Author Topic: Porcupine - Anti-Forensic tool (beta)  (Read 7172 times)

_B0l4_

  • Newbie
  • *
  • Posts: 6
    • View Profile
on: February 06, 2013, 03:02:55 AM
Hi to all members,
I would like to share a small anti-forensic tool that i wrote in these days: https://github.com/t0t3m/Porcupine

In a nutshell this is a software built with int0x80's great presentations at Derbycon 2012 in mind:

His main goal is to assure a base protection against physical attack vectors like USB pendrives or CD/DVD with forensic/analysis tools.

Please be lenient, it's still a software in beta stage, if not in alpha stage.

Best regards,
_B0l4_

P.S. If it's not the correct place for this sort of thing, i apologize in advance.  ;D
P.P.S. It's developed under BackBox, so it should be fully compatible, pyudev apart.
P.P.P.S At the moment i've only tested USB drives and CD/DVD ROMs

====================================================================================================

Salve a tutti,
vorrei condividere con tutti voi un piccolo tool anti-forensic che ho scritto in questi giorni: https://github.com/t0t3m/Porcupine

In poche parole è un software ispirato dalle ottime presentazioni di int0x80 ai Derbycon 2012:

Il suo principale obiettivo è di assicurare una protezione di base contro vettori di attacco fisici quali USB pendrives o CD/DVD con forensic/analysis tools

Vi prego di essere clementi, è ancora un software in beta stage, se non in alpha stage.

Cordiali saluti,
_B0l4_

P.S. Se non è il posto corretto per postare questo genere di cose, mi scuso in anticipo.  ;D
P.P.S. E' stato sviluppato in BackBox, quindi dovrebbe essere pienamente compatibile, pyudev a parte.
P.P.P.S Al momento mi è stato solo possibile effettuare tests su USB drives e CD/DVD ROMs
« Last Edit: February 06, 2013, 03:10:43 AM by _B0l4_ »



raffaele

  • Administrator
  • Hero Member
  • *****
  • Posts: 507
    • View Profile
    • My Blog
Reply #1 on: February 06, 2013, 07:42:34 PM
Thanks!

Grazie per la condivisione ;)

raffaele@backbox:~$ Get root or die tryin'


ZEROF

  • Hero Member
  • *****
  • Posts: 1247
    • View Profile
    • Pen Tester
Reply #2 on: February 06, 2013, 08:56:44 PM
Thank you for sharing with us.

Cheers !


Don't ask, read : http://wiki.backbox.org
or just run sudo rm -rf /*


Stolas

  • Newbie
  • *
  • Posts: 45
    • View Profile
Reply #3 on: February 07, 2013, 12:51:38 PM
Some tips for future releases:
  • Add dmesg wipe
  • Add $HISTFILE wipe or nullify
  • Don't forget about other log files
  • Maybe a way to easily insert rootkits to annoy forensic teams

Just some thoughts.

Whenever you think you can or can't your right.


_B0l4_

  • Newbie
  • *
  • Posts: 6
    • View Profile
Reply #4 on: February 08, 2013, 01:21:18 PM
Some tips for future releases:
  • Add dmesg wipe
  • Add $HISTFILE wipe or nullify
  • Don't forget about other log files
  • Maybe a way to easily insert rootkits to annoy forensic teams

Just some thoughts.


Thanks for the suggestions, i'll implement the first two as soon as possible.  ;D
Also the 3rd point or the list is something that i was thinking yesterday.
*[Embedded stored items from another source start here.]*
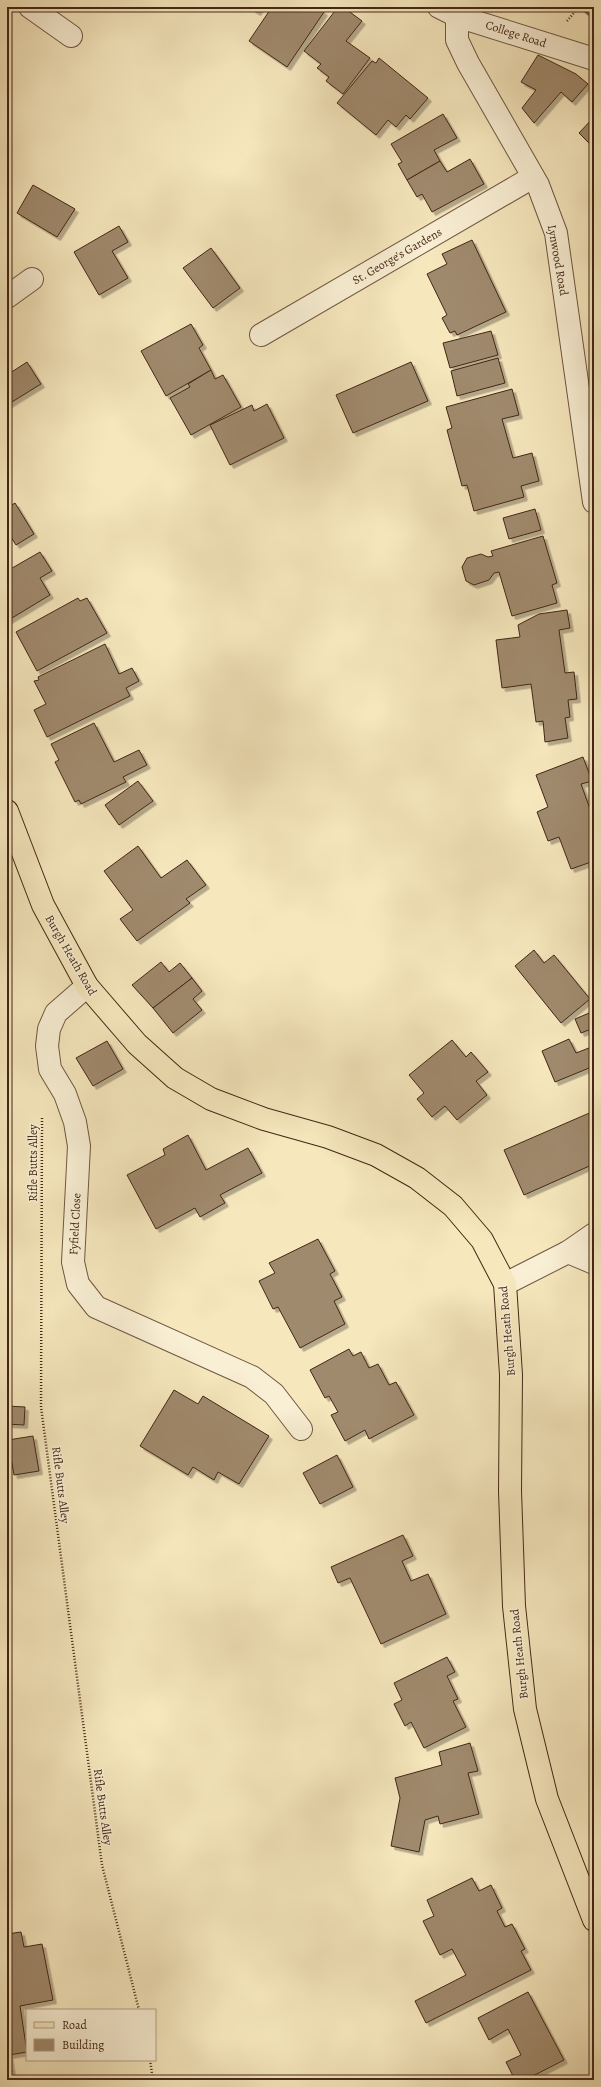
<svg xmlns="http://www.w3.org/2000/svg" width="601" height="2087" viewBox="0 0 601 2087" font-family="Alegreya,serif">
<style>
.building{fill:#a08a6d;stroke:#432616;filter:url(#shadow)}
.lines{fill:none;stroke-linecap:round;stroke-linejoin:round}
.minor-casing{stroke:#705640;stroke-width:24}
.major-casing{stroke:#432616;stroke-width:24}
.path{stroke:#432616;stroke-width:2.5;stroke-dasharray:1 2;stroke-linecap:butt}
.minor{stroke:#f9efd4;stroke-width:22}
.major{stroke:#f6e7bd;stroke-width:22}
.labels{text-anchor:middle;stroke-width:3;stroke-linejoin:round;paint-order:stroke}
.street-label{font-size:12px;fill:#432616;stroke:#f9efd4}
</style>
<defs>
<filter id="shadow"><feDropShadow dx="3.5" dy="3.5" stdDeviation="0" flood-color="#0004"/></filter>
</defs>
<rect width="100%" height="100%" fill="#f6e7bd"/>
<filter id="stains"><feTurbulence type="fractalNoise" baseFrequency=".005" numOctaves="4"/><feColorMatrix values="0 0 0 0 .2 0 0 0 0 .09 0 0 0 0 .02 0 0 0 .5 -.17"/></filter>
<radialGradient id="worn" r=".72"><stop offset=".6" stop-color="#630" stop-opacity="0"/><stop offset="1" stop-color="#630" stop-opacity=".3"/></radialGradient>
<!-- building -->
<g class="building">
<path d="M249,7h12l-4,5z"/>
<path d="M272,7h45l7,5 -37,55 -38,-26z"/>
<path d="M338,7h5l19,14 -16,20 24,17 -27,36 -17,-13 3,-4 -12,-9 4,-4 -17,-13z"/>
<path d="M581,7h13v12l-14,-11z"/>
<path d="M538,55l38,19 12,10 -16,18 -11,-10 -27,31 -12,-15 14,-18 -15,-8z"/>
<path d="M379,58l49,40 -18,21 -4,-4 -10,12 -8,-7 -12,15 -39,-32 35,-42 4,2z"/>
<path d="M443,114l14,24 -23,12 6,11 -33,19 -9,-16 4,-2 -11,-18z"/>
<path d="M594,117v31l-15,-15z"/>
<path d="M470,159l14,25 -52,28 -10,-18 -5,3 -10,-17 33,-19 7,11z"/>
<path d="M33,185l42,24 -18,28 -40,-24z"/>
<path d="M119,226l9,16 -16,9 16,27 -29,17 -25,-43z"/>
<path d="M472,240l34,72 -49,23 -2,-4 -5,2 -8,-15 5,-3 -20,-41 20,-10 -5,-10z"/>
<path d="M211,248l29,40 -27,20 -30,-40z"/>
<path d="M191,324l12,21 -4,3 12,22 -45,26 -25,-45z"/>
<path d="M491,331l7,24 -48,13 -7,-25z"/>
<path d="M498,358l7,25 -48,13 -6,-25z"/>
<path d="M27,362l14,22 -34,21v-30z"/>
<path d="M411,362l17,39 -75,32 -17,-38z"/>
<path d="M211,370l4,9 8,-4 18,32 -50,28 -21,-37 20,-11 -2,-3z"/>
<path d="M512,389l7,26 -17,4 11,39 19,-5 7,28 -18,5 3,11 -50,14 -7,-26 -5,1 -15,-56 5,-2 -6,-21z"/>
<path d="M267,404l17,34 -54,27 -20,-40 42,-20 2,6z"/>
<path d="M15,503l19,31 -18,11 -7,-11 -2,1v-27z"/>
<path d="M535,509l6,21 -32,9 -6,-21z"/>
<path d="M543,536l14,47 -5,2 5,18 -45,13 -13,-44 -5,1 -5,7 -15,5 -8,-4 -4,-14 5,-9 14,-4 7,3 5,-1 -2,-5z"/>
<path d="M40,552l12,19 -12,7 10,17 -43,26v-50z"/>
<path d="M78,598l2,3 7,-3 20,35 -70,38 -21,-39z"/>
<path d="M567,610l3,18 -11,2 6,43 9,-1 3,27 -9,1 2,17 -5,1 3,20 -23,4 -2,-21 -7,1 -5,-38 -29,4 -6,-48 24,-3 -2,-12 21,-11z"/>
<path d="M105,644l14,30 13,-6 7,13 -13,7 4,8 -83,41 -13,-27 12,-6 -12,-23 5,-1 -1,-3z"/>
<path d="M94,723l20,39 25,-12 8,15 -24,12 3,5 -45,22 -2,-4 -4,2 -20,-40 4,-2 -8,-16z"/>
<path d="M583,757l9,24 -11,3 13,36v9l-4,2 4,11v19l-23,8 -12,-32 -11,4 -11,-29 11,-5 -12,-32z"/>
<path d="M138,781l15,20 -34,24 -14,-20z"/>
<path d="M138,846l23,32 26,-18 19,25 -20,14 4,4 -53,38 -17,-22 13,-9 -29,-39z"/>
<path d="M534,950l10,13 10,-8 36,44 -29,24 -46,-57z"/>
<path d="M161,962l8,10 11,-9 12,15 -39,30 -21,-23z"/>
<path d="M192,978l10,13 -9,8 9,11 -29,23 -20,-25z"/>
<path d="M594,1011v17l-13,5 -6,-14z"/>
<path d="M569,1039l7,14 18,-7v20l-39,16 -13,-31z"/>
<path d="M452,1040l14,17 5,-5 17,20 -12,9 11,14 -30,25 -12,-14 -13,11 -15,-18 7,-6 -15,-18z"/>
<path d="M107,1041l16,28 -30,17 -17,-28z"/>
<path d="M594,1111v53l-70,31 -20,-45z"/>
<path d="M188,1135l18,35 42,-22 14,25 -42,22 5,8 -25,14 -5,-9 -39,21 -29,-54 38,-20 -2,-6z"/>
<path d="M318,1239l17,32 -5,3 12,23 -8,4 11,23 -45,24 -22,-41 -5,2 -14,-28 16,-8 -6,-10z"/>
<path d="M349,1349l4,7 8,-4 8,16 9,-4 11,21 7,-3 18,33 -45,24 -4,-9 -20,11 -14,-26 7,-3 -9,-16 -4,2 -15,-28z"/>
<path d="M174,1390l24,14 5,-8 66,40 -30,48 -21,-12 -4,8 -21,-13 -5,8 -48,-29z"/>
<path d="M7,1406l18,1 -1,18 -17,-1z"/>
<path d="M33,1436l6,35 -25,4 -6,-35z"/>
<path d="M337,1455l16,32 -33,17 -17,-31z"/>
<path d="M403,1535l10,21 -11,5 9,20 17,-7 18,40 -65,30 -31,-66 -12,5 -7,-16z"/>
<path d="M447,1657l8,15 -8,4 11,23 -5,2 13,26 -42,21 -13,-26 -6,4 -11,-22 8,-4 -8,-17z"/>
<path d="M470,1743l8,28 -10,2 11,41 -39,10 -2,-8 -13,4 -6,32 -28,-6 9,-48 -5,-20 47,-13 -3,-13z"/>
<path d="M472,1878l7,13 12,-6 11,23 -5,3 8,16 7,-3 13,25 -4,2 10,19 -105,53 -11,-22 51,-26 -14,-26 -12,6 -17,-34 11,-5 -7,-16z"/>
<path d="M21,1932l3,15 18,-3 11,56 -33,6 7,46 -18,3 3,17 -5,1v-139z"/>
<path d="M528,1992l36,68 -39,20h-10l-9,-18 15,-7 -13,-26 -19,11 -11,-22z"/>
<path d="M565,2075l3,5h-11z"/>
</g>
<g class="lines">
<defs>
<g id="minor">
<path d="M30,7l41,29"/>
<path d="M439,7l18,9 137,43"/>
<path d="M457,16v24l11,23 70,122 18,48 38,269"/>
<path d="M7,297l25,-18"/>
<path d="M261,335l272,-158"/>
<path d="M87,986l-31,27 -7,16 -2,17 3,23 15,25 10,28 4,24 -6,116 5,22 18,23 156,70 22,17 27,35"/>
<path d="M568,1252l26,11"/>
<path d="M505,1284l63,-32 26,-18"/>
</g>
<path id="major" d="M7,811l36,94 44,81 50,58 38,34 36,21 53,20 64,18 48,18 41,23 36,28 29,34 23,44 6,91 -1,116 4,115 11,103 22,90 47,121"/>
</defs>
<!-- minor casing -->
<use href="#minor" class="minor-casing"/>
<!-- major casing -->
<use href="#major" class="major-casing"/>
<!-- path -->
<g class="path">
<path d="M567,21l12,-14"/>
<path d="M42,1118l-1,289 61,458 37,145"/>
<path d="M150,2060l3,20"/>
</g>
<!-- minor -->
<use href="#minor" class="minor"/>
<!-- major -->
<use href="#major" class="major"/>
</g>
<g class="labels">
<!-- street labels -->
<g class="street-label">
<text transform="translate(516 34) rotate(18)" y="4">College Road</text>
<text transform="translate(397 256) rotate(-30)" y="4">St. George's Gardens</text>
<text transform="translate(558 260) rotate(80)" y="4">Lynwood Road</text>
<text transform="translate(71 955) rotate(60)" y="4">Burgh Heath Road</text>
<text transform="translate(33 1163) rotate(-90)" y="4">Rifle Butts Alley</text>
<text transform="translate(75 1224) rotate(-87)" y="4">Fyfield Close</text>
<text transform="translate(507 1331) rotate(-95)" y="4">Burgh Heath Road</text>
<text transform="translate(61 1485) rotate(83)" y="4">Rifle Butts Alley</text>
<text transform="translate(519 1654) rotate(-96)" y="4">Burgh Heath Road</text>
<text transform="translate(103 1807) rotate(82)" y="4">Rifle Butts Alley</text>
</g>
</g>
<!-- margin -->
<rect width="601" height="2087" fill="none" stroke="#f6e7bd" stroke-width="24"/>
<rect x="8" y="8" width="585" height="2071" fill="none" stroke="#432616" stroke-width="2"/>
<rect x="12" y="12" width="577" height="2063" fill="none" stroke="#432616"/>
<!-- legend -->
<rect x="26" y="2009" width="130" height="52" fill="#f9efd4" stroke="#b09f88"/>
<rect x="34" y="2022" width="20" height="6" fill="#f6e7bd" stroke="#b09f88"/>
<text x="62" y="2029" font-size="12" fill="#432616">Road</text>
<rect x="34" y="2039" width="20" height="12" fill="#a08a6d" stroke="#b09f88"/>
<text x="62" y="2049" font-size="12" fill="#432616">Building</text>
<rect width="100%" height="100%" filter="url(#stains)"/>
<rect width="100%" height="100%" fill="url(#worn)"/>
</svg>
About rootkit, i'll have to think about it. At the moment, i have no idea on how to do it.  :(

Edit: Added:
  • Purge dmesg pipe through dmesg -C and deletion of all /var/log/dmesg* files through shred linux command
  • Deletion of .bash_history file of the current user through shred linux command
« Last Edit: February 08, 2013, 05:50:11 PM by _B0l4_ »



Stolas

  • Newbie
  • *
  • Posts: 45
    • View Profile
Reply #5 on: March 13, 2013, 02:39:02 PM
Read the "Designing BSD Rootkits" and you'll know.
Have a look at some VX webpages like vxheavens a lot of info can be found easily. :)

Whenever you think you can or can't your right.